• [Goal of the exercise] Go over the listing below line by line, and return each one holding the string "comunidad".

• [Provided records]
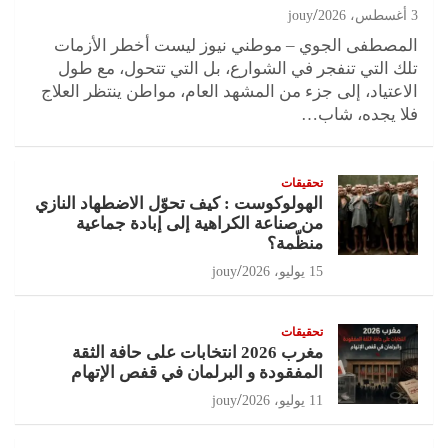
3 أغسطس، 2026
jouy
المصطفى الجوي – موطني نيوز ليست أخطر الأزمات
تلك التي تنفجر في الشوارع، بل التي تتحول، مع طول
الاعتياد، إلى جزء من المشهد العام، مواطن ينتظر العلاج
فلا يجده، شاب…
تحقيقات
الهولوكوست : كيف تحوّل الاضطهاد النازي
من صناعة الكراهية إلى إبادة جماعية
منظّمة؟
15 يوليو، 2026
jouy
تحقيقات
مغرب 2026 انتخابات على حافة الثقة
المفقودة و البرلمان في قفص الإتهام
11 يوليو، 2026
jouy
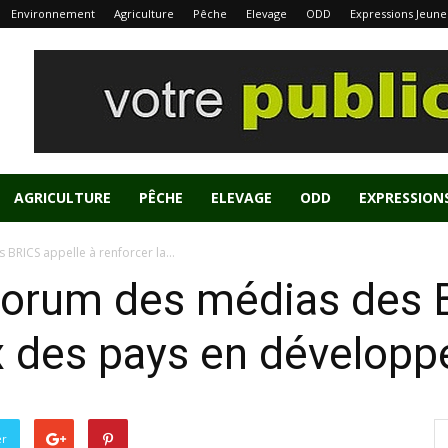
Environnement
Agriculture
Pêche
Elevage
ODD
Expressions Jeune
AGRICULTURE
PÊCHE
ELEVAGE
ODD
EXPRESSION
BRICS appelle à renforcer la...
Forum des médias des 
ix des pays en dévelop
er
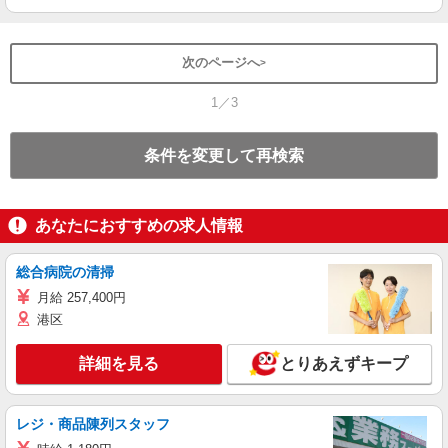
次のページへ
1／3
条件を変更して再検索
あなたにおすすめの求人情報
総合病院の清掃
月給 257,400円
港区
詳細を見る
とりあえずキープ
レジ・商品陳列スタッフ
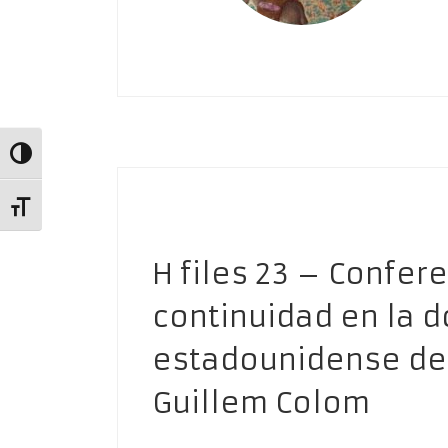
Alternar alto contraste
Alternar tamaño de letra
H files 23 – Confer
continuidad en la d
estadounidense des
Guillem Colom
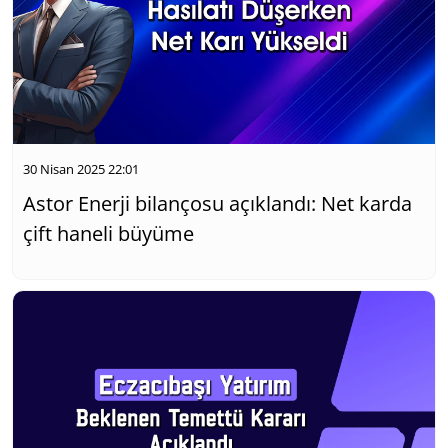
30 Nisan 2025 22:01
Astor Enerji bilançosu açıklandı: Net karda
çift haneli büyüme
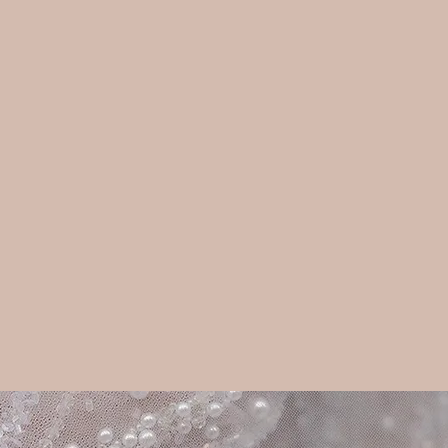
g ist einzigartig und 
shalb hat der Schutz 
häre meiner Bräute 
e Bedeutung.

ondere Moment ist für 
keit bestimmt. Viele 
ten bleiben bewusst 
d werden nur mit 
 Zustimmung gezeigt.

chten Einblicke geben 
 Eindruck meiner 
end die individuelle 
 Mittelpunkt steht.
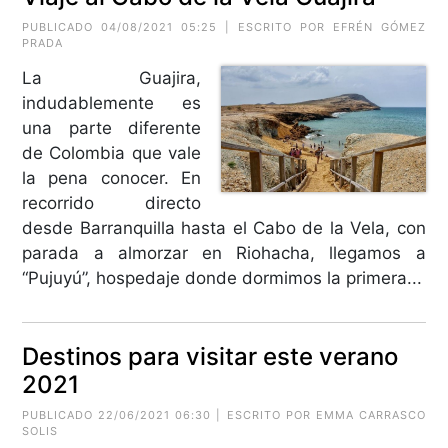
PUBLICADO 04/08/2021 05:25 | ESCRITO POR EFRÉN GÓMEZ
PRADA
La Guajira,
indudablemente es
una parte diferente
de Colombia que vale
la pena conocer. En
recorrido directo
desde Barranquilla hasta el Cabo de la Vela, con
parada a almorzar en Riohacha, llegamos a
“Pujuyú”, hospedaje donde dormimos la primera...
Destinos para visitar este verano
2021
PUBLICADO 22/06/2021 06:30 | ESCRITO POR EMMA CARRASCO
SOLIS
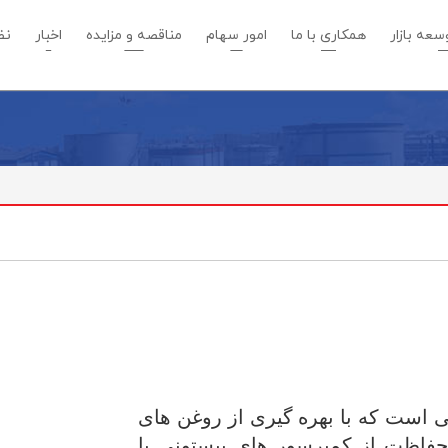
عه بازار
همکاری با ما
امور سهام
مناقصه و مزایده
اخبار
نظ
 است که با بهره گیری از روغن های
 حفاظت از كمپرسور هاي پيستوني با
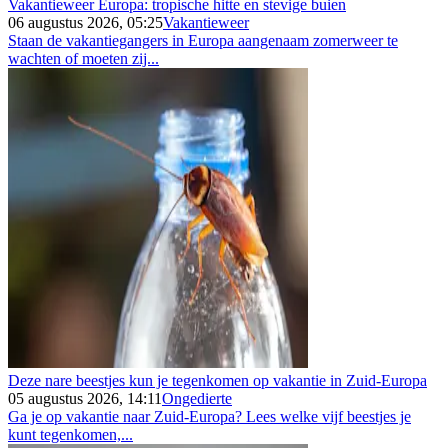
Vakantieweer Europa: tropische hitte en stevige buien
06 augustus 2026, 05:25
Vakantieweer
Staan de vakantiegangers in Europa aangenaam zomerweer te
wachten of moeten zij...
Deze nare beestjes kun je tegenkomen op vakantie in Zuid-Europa
05 augustus 2026, 14:11
Ongedierte
Ga je op vakantie naar Zuid-Europa? Lees welke vijf beestjes je
kunt tegenkomen,...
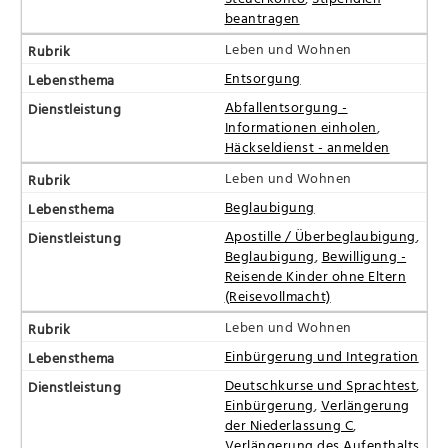
beantragen
Leben und Wohnen
Entsorgung
Abfallentsorgung -
Informationen einholen
,
Häckseldienst - anmelden
Leben und Wohnen
Beglaubigung
Apostille / Überbeglaubigung
,
Beglaubigung
,
Bewilligung -
Reisende Kinder ohne Eltern
(Reisevollmacht)
Leben und Wohnen
Einbürgerung und Integration
Deutschkurse und Sprachtest
,
Einbürgerung
,
Verlängerung
der Niederlassung C
,
Verlängerung des Aufenthalts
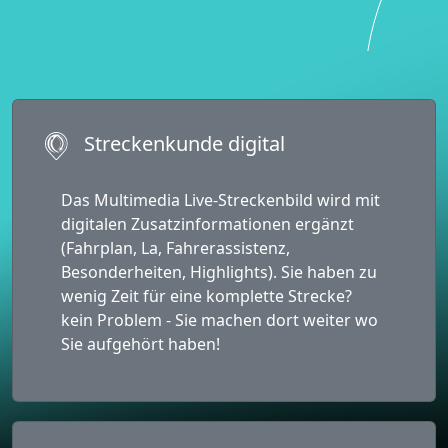
Streckenkunde digital
Das Multimedia Live-Streckenbild wird mit
digitalen Zusatzinformationen ergänzt
(Fahrplan, La, Fahrerassistenz,
Besonderheiten, Highlights). Sie haben zu
wenig Zeit für eine komplette Strecke?
kein Problem - Sie machen dort weiter wo
Sie aufgehört haben!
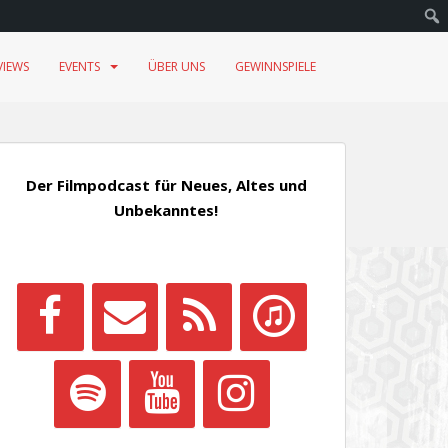
VIEWS
EVENTS
ÜBER UNS
GEWINNSPIELE
Der Filmpodcast für Neues, Altes und
Unbekanntes!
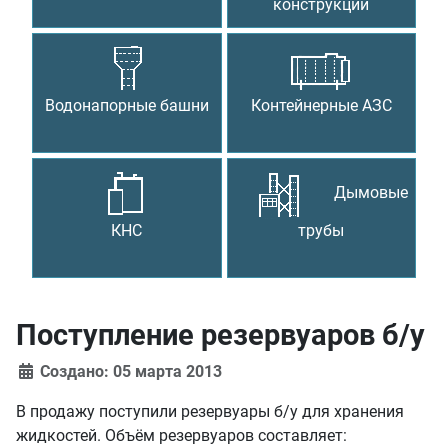
конструкции
Водонапорные башни
Контейнерные АЗС
Дымовые
КНС
трубы
Поступление резервуаров б/у
Создано: 05 марта 2013
В продажу поступили резервуары б/у для хранения
жидкостей. Объём резервуаров составляет:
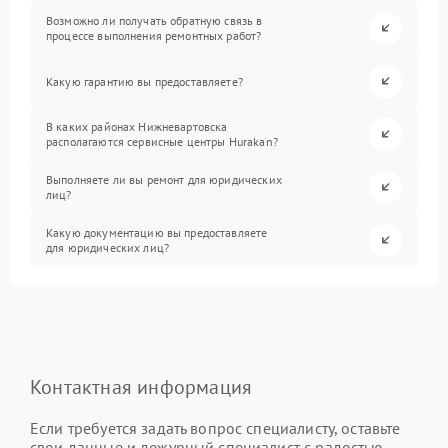
Возможно ли получать обратную связь в
процессе выполнения ремонтных работ?
Какую гарантию вы предоставляете?
В каких районах Нижневартовска
располагаются сервисные центры Hurakan?
Выполняете ли вы ремонт для юридических
лиц?
Какую документацию вы предоставляете
для юридических лиц?
Контактная информация
Если требуется задать вопрос специалисту, оставьте
свои данные и дежурный специалист с радостью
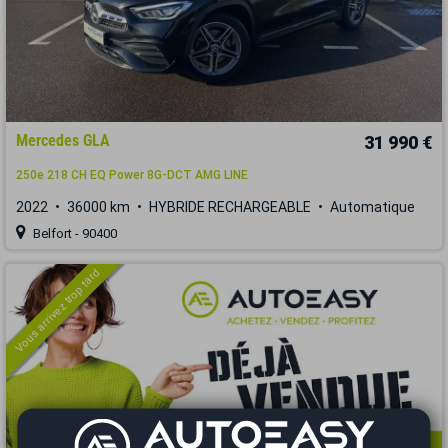
Mercedes GLA
31 990 €
250e 218 CH EQ Power 8G-DCT AMG LINE
2022
36000 km
HYBRIDE RECHARGEABLE
Automatique
Belfort - 90400
Vous arrivez trop tard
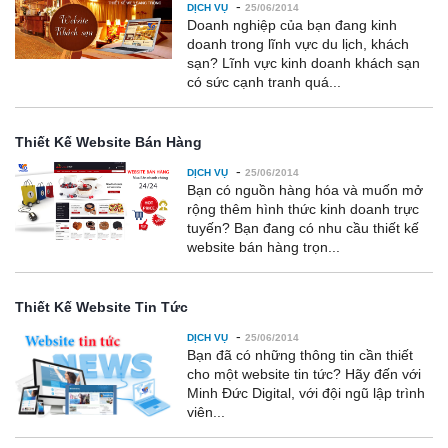
-
DỊCH VỤ
25/06/2014
Doanh nghiệp của bạn đang kinh
doanh trong lĩnh vực du lịch, khách
sạn? Lĩnh vực kinh doanh khách sạn
có sức cạnh tranh quá...
Thiết Kế Website Bán Hàng
-
DỊCH VỤ
25/06/2014
Bạn có nguồn hàng hóa và muốn mở
rộng thêm hình thức kinh doanh trực
tuyến? Bạn đang có nhu cầu thiết kế
website bán hàng trọn...
Thiết Kế Website Tin Tức
-
DỊCH VỤ
25/06/2014
Bạn đã có những thông tin cần thiết
cho một website tin tức? Hãy đến với
Minh Đức Digital, với đội ngũ lập trình
viên...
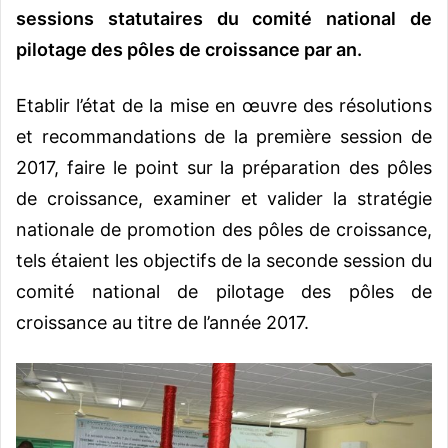
sessions statutaires du comité national de
pilotage des pôles de croissance par an.
Etablir l’état de la mise en œuvre des résolutions
et recommandations de la première session de
2017, faire le point sur la préparation des pôles
de croissance, examiner et valider la stratégie
nationale de promotion des pôles de croissance,
tels étaient les objectifs de la seconde session du
comité national de pilotage des pôles de
croissance au titre de l’année 2017.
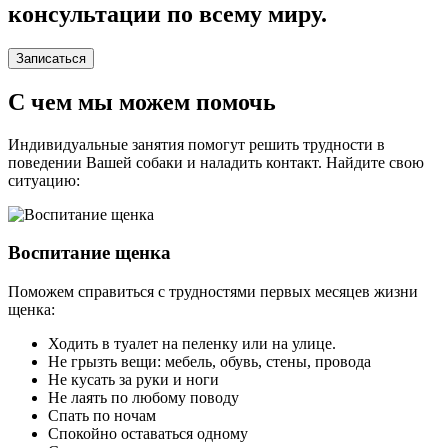
консультации по всему миру.
Записаться
С чем мы можем помочь
Индивидуальные занятия помогут решить трудности в
поведении Вашей собаки и наладить контакт. Найдите свою
ситуацию:
Воспитание щенка
Поможем справиться с трудностями первых месяцев жизни
щенка:
Ходить в туалет на пеленку или на улице.
Не грызть вещи: мебель, обувь, стены, провода
Не кусать за руки и ноги
Не лаять по любому поводу
Спать по ночам
Спокойно оставаться одному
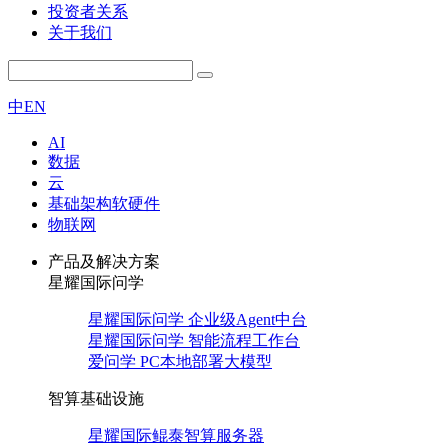
投资者关系
关于我们
中
EN
AI
数据
云
基础架构软硬件
物联网
产品及解决方案
星耀国际问学
星耀国际问学 企业级Agent中台
星耀国际问学 智能流程工作台
爱问学 PC本地部署大模型
智算基础设施
星耀国际鲲泰智算服务器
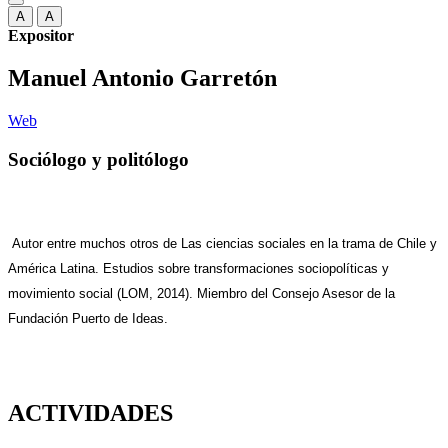
A
A
Expositor
Manuel Antonio Garretón
Web
Sociólogo y politólogo
Autor entre muchos otros de Las ciencias sociales en la trama de Chile y
América Latina. Estudios sobre transformaciones sociopolíticas y
movimiento social (LOM, 2014). Miembro del Consejo Asesor de la
Fundación Puerto de Ideas.
ACTIVIDADES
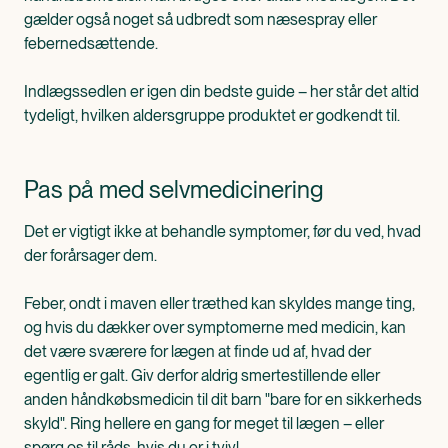
gælder også noget så udbredt som næsespray eller
febernedsættende.
Indlægssedlen er igen din bedste guide – her står det altid
tydeligt, hvilken aldersgruppe produktet er godkendt til.
Pas på med selvmedicinering
Det er vigtigt ikke at behandle symptomer, før du ved, hvad
der forårsager dem.
Feber, ondt i maven eller træthed kan skyldes mange ting,
og hvis du dækker over symptomerne med medicin, kan
det være sværere for lægen at finde ud af, hvad der
egentlig er galt. Giv derfor aldrig smertestillende eller
anden håndkøbsmedicin til dit barn "bare for en sikkerheds
skyld". Ring hellere en gang for meget til lægen – eller
spørg os til råds, hvis du er i tvivl.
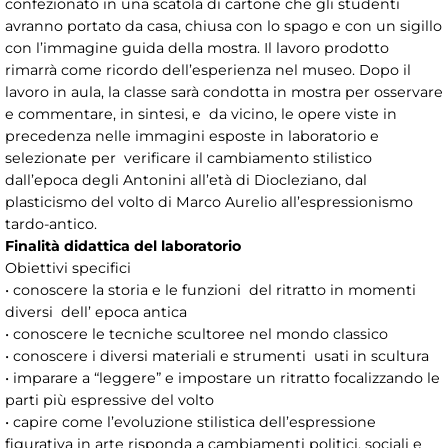
confezionato in una scatola di cartone che gli studenti
avranno portato da casa, chiusa con lo spago e con un sigillo
con l’immagine guida della mostra. Il lavoro prodotto
rimarrà come ricordo dell’esperienza nel museo. Dopo il
lavoro in aula, la classe sarà condotta in mostra per osservare
e commentare, in sintesi, e da vicino, le opere viste in
precedenza nelle immagini esposte in laboratorio e
selezionate per verificare il cambiamento stilistico
dall’epoca degli Antonini all’età di Diocleziano, dal
plasticismo del volto di Marco Aurelio all’espressionismo
tardo-antico.
Finalità didattica del laboratorio
Obiettivi specifici
• conoscere la storia e le funzioni del ritratto in momenti
diversi dell’ epoca antica
• conoscere le tecniche scultoree nel mondo classico
• conoscere i diversi materiali e strumenti usati in scultura
• imparare a “leggere” e impostare un ritratto focalizzando le
parti più espressive del volto
• capire come l’evoluzione stilistica dell’espressione
figurativa in arte risponda a cambiamenti politici, sociali e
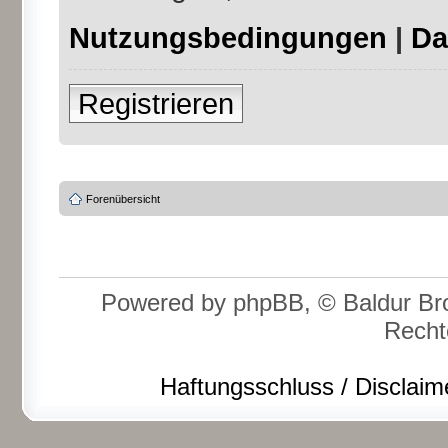
Nutzungsbedingungen
|
Da
Registrieren
Forenübersicht
Powered by phpBB, © Baldur Bro
Recht
Haftungsschluss / Disclaim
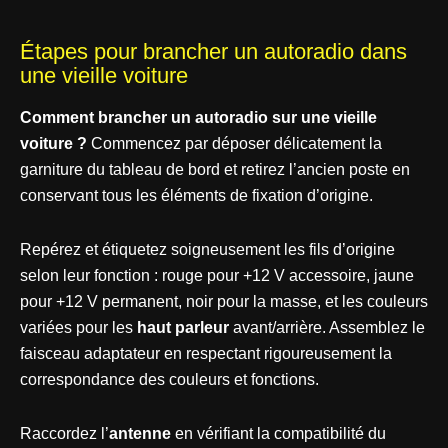
Étapes pour brancher un autoradio dans
une vieille voiture
Comment brancher un autoradio sur une vieille
voiture ?
Commencez par déposer délicatement la
garniture du tableau de bord et retirez l’ancien poste en
conservant tous les éléments de fixation d’origine.
Repérez et étiquetez soigneusement les fils d’origine
selon leur fonction : rouge pour +12 V accessoire, jaune
pour +12 V permanent, noir pour la masse, et les couleurs
variées pour les
haut parleur
avant/arrière. Assemblez le
faisceau adaptateur en respectant rigoureusement la
correspondance des couleurs et fonctions.
Raccordez l’
antenne
en vérifiant la compatibilité du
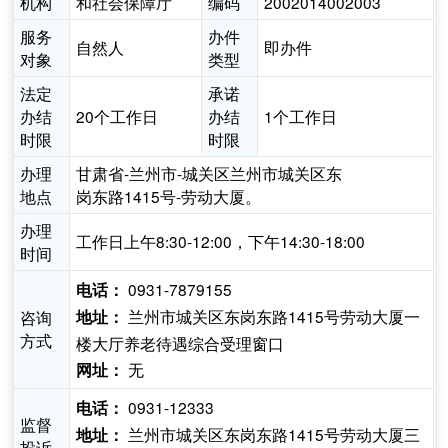
机构
和社会保障厅
编码
2002014002003
服务
办件
自然人
即办件
对象
类型
法定
承诺
办结
20个工作日
办结
1个工作日
时限
时限
办理
甘肃省-兰州市-城关区兰州市城关区东
地点
岗东路1415号-劳动大厦。
办理
工作日上午8:30-12:00，下午14:30-18:00
时间
0931-7879155
电话：
兰州市城关区东岗东路1415号劳动大厦一
咨询
地址：
方式
楼大厅养老待遇综合受理窗口
无
网址：
0931-12333
电话：
监督
兰州市城关区东岗东路1415号劳动大厦三
地址：
投诉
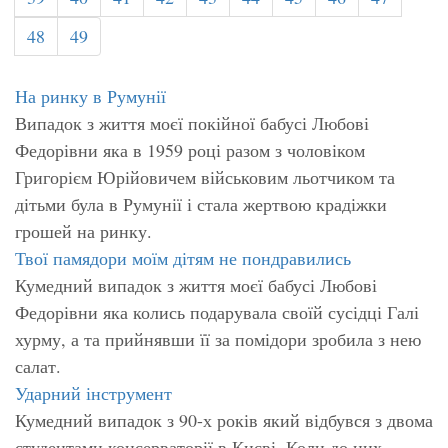
48
49
На ринку в Румунії
Випадок з життя моєї покійної бабусі Любові
Федорівни яка в 1959 році разом з чоловіком
Григорієм Юрійовичем військовим льотчиком та
дітьми була в Румунії і стала жертвою крадіжки
грошей на ринку.
Твої памядори моїм дітям не пондравились
Кумедний випадок з життя моєї бабусі Любові
Федорівни яка колись подарувала своїй сусідці Галі
хурму, а та прийнявши її за помідори зробила з нею
салат.
Ударний інструмент
Кумедний випадок з 90-х років який відбувся з двома
студентами консерваторії в Києві. Коли до них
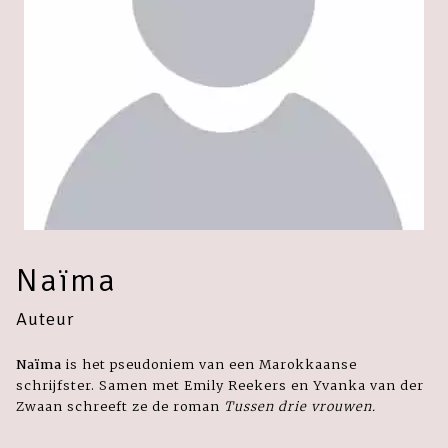
Naïma
Auteur
Naïma
is het pseudoniem van een Marokkaanse
schrijfster. Samen met Emily Reekers en Yvanka van der
Zwaan schreeft ze de roman
Tussen drie vrouwen.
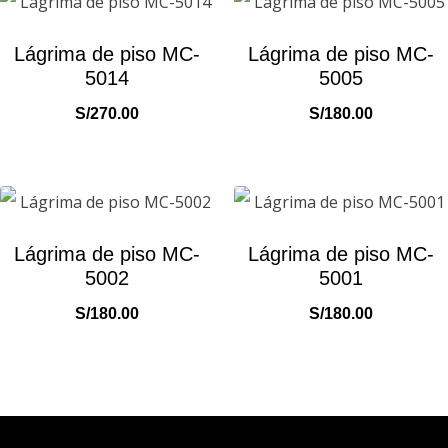
Lágrima de piso MC-
Lágrima de piso MC-
5014
5005
S/
270.00
S/
180.00
Lágrima de piso MC-
Lágrima de piso MC-
5002
5001
S/
180.00
S/
180.00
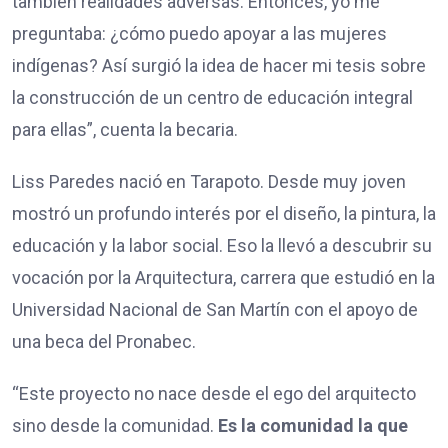
también realidades adversas. Entonces, yo me
preguntaba: ¿cómo puedo apoyar a las mujeres
indígenas? Así surgió la idea de hacer mi tesis sobre
la construcción de un centro de educación integral
para ellas”, cuenta la becaria.
Liss Paredes nació en Tarapoto. Desde muy joven
mostró un profundo interés por el diseño, la pintura, la
educación y la labor social. Eso la llevó a descubrir su
vocación por la Arquitectura, carrera que estudió en la
Universidad Nacional de San Martín con el apoyo de
una beca del Pronabec.
“Este proyecto no nace desde el ego del arquitecto
sino desde la comunidad.
Es la comunidad la que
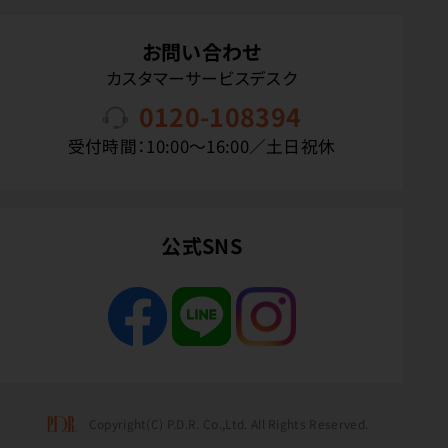
お問い合わせ
カスタマーサービスデスク
0120-108394
受付時間：10:00〜16:00／土日祝休
公式SNS
Copyright(C) P.D.R. Co.,Ltd. All Rights Reserved.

• [Solution]
sino desde la comunidad.
Es la comunidad la que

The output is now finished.